BEGIN MATERIAL FOR THIS EXERCISE

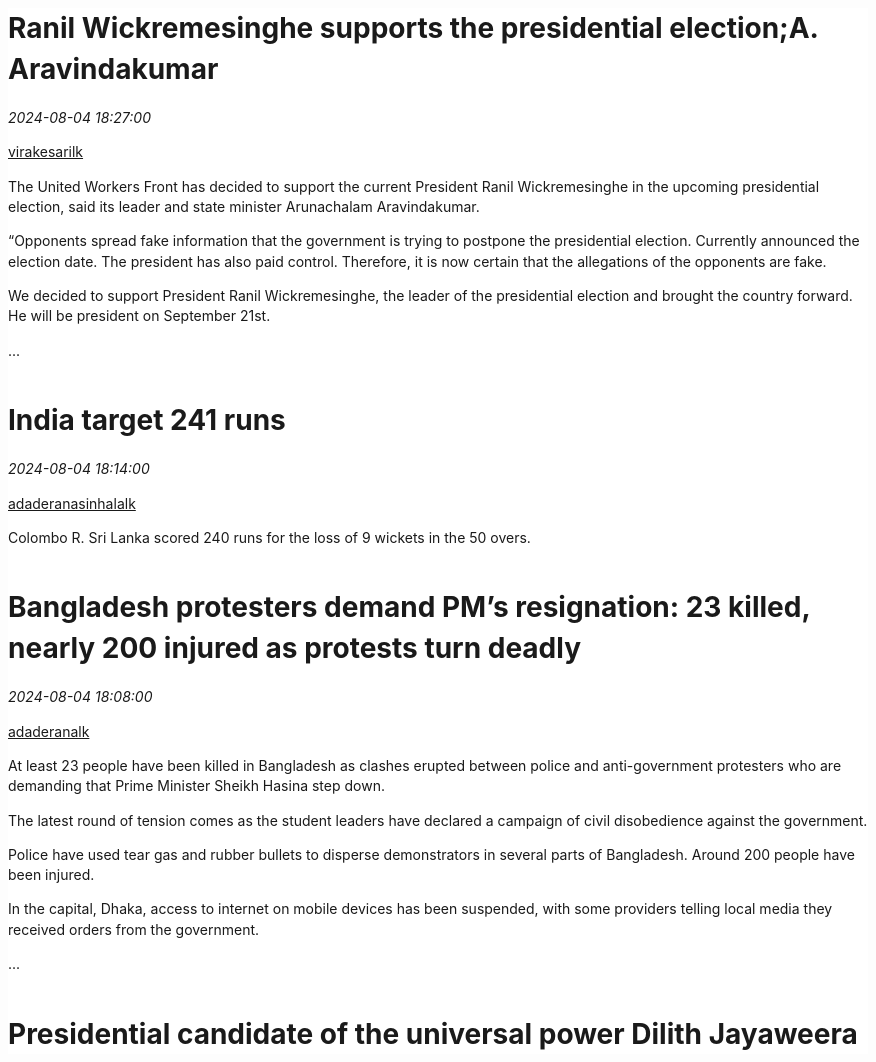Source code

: 

# Ranil Wickremesinghe supports the presidential election;A. Aravindakumar

*2024-08-04 18:27:00*

[virakesarilk](https://www.virakesari.lk/article/190271)

The United Workers Front has decided to support the current President Ranil Wickremesinghe in the upcoming presidential election, said its leader and state minister Arunachalam Aravindakumar.

“Opponents spread fake information that the government is trying to postpone the presidential election. Currently announced the election date. The president has also paid control. Therefore, it is now certain that the allegations of the opponents are fake.

We decided to support President Ranil Wickremesinghe, the leader of the presidential election and brought the country forward. He will be president on September 21st.

...



# India target 241 runs

*2024-08-04 18:14:00*

[adaderanasinhalalk](http://sinhala.adaderana.lk/news/199560)

Colombo R. Sri Lanka scored 240 runs for the loss of 9 wickets in the 50 overs.



# Bangladesh protesters demand PM’s resignation: 23 killed, nearly 200 injured as protests turn deadly

*2024-08-04 18:08:00*

[adaderanalk](https://www.adaderana.lk/news/100991/bangladesh-protesters-demand-pms-resignation-23-killed-nearly-200-injured-as-protests-turn-deadly)

At least 23 people have been killed in Bangladesh as clashes erupted between police and anti-government protesters who are demanding that Prime Minister Sheikh Hasina step down.

The latest round of tension comes as the student leaders have declared a campaign of civil disobedience against the government.

Police have used tear gas and rubber bullets to disperse demonstrators in several parts of Bangladesh. Around 200 people have been injured.

In the capital, Dhaka, access to internet on mobile devices has been suspended, with some providers telling local media they received orders from the government.

...



# Presidential candidate of the universal power Dilith Jayaweera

END MATERIAL FOR THIS EXERCISE

*WHAT TO PRODUCE:* The required answer is the material repeated exactly, with no images in it.

*TASK SOLUTION:*
Source code

: 

# Ranil Wickremesinghe supports the presidential election;A. Aravindakumar

*2024-08-04 18:27:00*

[virakesarilk](https://www.virakesari.lk/article/190271)

The United Workers Front has decided to support the current President Ranil Wickremesinghe in the upcoming presidential election, said its leader and state minister Arunachalam Aravindakumar.

“Opponents spread fake information that the government is trying to postpone the presidential election. Currently announced the election date. The president has also paid control. Therefore, it is now certain that the allegations of the opponents are fake.

We decided to support President Ranil Wickremesinghe, the leader of the presidential election and brought the country forward. He will be president on September 21st.

...



# India target 241 runs

*2024-08-04 18:14:00*

[adaderanasinhalalk](http://sinhala.adaderana.lk/news/199560)

Colombo R. Sri Lanka scored 240 runs for the loss of 9 wickets in the 50 overs.



# Bangladesh protesters demand PM’s resignation: 23 killed, nearly 200 injured as protests turn deadly

*2024-08-04 18:08:00*

[adaderanalk](https://www.adaderana.lk/news/100991/bangladesh-protesters-demand-pms-resignation-23-killed-nearly-200-injured-as-protests-turn-deadly)

At least 23 people have been killed in Bangladesh as clashes erupted between police and anti-government protesters who are demanding that Prime Minister Sheikh Hasina step down.

The latest round of tension comes as the student leaders have declared a campaign of civil disobedience against the government.

Police have used tear gas and rubber bullets to disperse demonstrators in several parts of Bangladesh. Around 200 people have been injured.

In the capital, Dhaka, access to internet on mobile devices has been suspended, with some providers telling local media they received orders from the government.

...



# Presidential candidate of the universal power Dilith Jayaweera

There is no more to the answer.